— SOURCE RECORDS —
----
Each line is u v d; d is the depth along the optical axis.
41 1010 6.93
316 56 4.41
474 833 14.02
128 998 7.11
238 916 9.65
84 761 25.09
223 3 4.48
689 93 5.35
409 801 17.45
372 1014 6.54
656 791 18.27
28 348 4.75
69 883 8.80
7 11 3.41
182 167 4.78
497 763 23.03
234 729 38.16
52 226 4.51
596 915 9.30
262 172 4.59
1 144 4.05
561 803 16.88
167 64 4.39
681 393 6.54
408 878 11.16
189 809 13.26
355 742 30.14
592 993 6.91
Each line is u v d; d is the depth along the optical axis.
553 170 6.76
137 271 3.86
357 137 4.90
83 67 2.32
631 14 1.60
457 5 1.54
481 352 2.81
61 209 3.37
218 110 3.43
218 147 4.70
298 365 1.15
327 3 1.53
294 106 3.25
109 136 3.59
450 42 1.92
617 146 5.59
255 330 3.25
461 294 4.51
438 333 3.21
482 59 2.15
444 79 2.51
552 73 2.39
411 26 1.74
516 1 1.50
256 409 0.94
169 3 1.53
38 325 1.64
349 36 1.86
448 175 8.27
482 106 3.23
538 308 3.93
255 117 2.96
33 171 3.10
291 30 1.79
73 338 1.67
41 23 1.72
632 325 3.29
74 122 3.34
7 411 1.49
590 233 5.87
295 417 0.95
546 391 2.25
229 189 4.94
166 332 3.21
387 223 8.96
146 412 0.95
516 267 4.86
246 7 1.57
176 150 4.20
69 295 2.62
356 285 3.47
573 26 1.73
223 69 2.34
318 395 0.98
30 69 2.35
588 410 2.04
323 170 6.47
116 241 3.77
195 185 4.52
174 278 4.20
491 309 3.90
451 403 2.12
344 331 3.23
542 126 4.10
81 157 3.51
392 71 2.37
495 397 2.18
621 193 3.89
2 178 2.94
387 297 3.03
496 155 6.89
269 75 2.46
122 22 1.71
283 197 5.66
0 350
----
Copy out exactly the lines from the line with "596 915 9.30" to the end of the listing, including both of those lines, and give nothing else.

— TASK RESULT —
596 915 9.30
262 172 4.59
1 144 4.05
561 803 16.88
167 64 4.39
681 393 6.54
408 878 11.16
189 809 13.26
355 742 30.14
592 993 6.91
Each line is u v d; d is the depth along the optical axis.
553 170 6.76
137 271 3.86
357 137 4.90
83 67 2.32
631 14 1.60
457 5 1.54
481 352 2.81
61 209 3.37
218 110 3.43
218 147 4.70
298 365 1.15
327 3 1.53
294 106 3.25
109 136 3.59
450 42 1.92
617 146 5.59
255 330 3.25
461 294 4.51
438 333 3.21
482 59 2.15
444 79 2.51
552 73 2.39
411 26 1.74
516 1 1.50
256 409 0.94
169 3 1.53
38 325 1.64
349 36 1.86
448 175 8.27
482 106 3.23
538 308 3.93
255 117 2.96
33 171 3.10
291 30 1.79
73 338 1.67
41 23 1.72
632 325 3.29
74 122 3.34
7 411 1.49
590 233 5.87
295 417 0.95
546 391 2.25
229 189 4.94
166 332 3.21
387 223 8.96
146 412 0.95
516 267 4.86
246 7 1.57
176 150 4.20
69 295 2.62
356 285 3.47
573 26 1.73
223 69 2.34
318 395 0.98
30 69 2.35
588 410 2.04
323 170 6.47
116 241 3.77
195 185 4.52
174 278 4.20
491 309 3.90
451 403 2.12
344 331 3.23
542 126 4.10
81 157 3.51
392 71 2.37
495 397 2.18
621 193 3.89
2 178 2.94
387 297 3.03
496 155 6.89
269 75 2.46
122 22 1.71
283 197 5.66
0 350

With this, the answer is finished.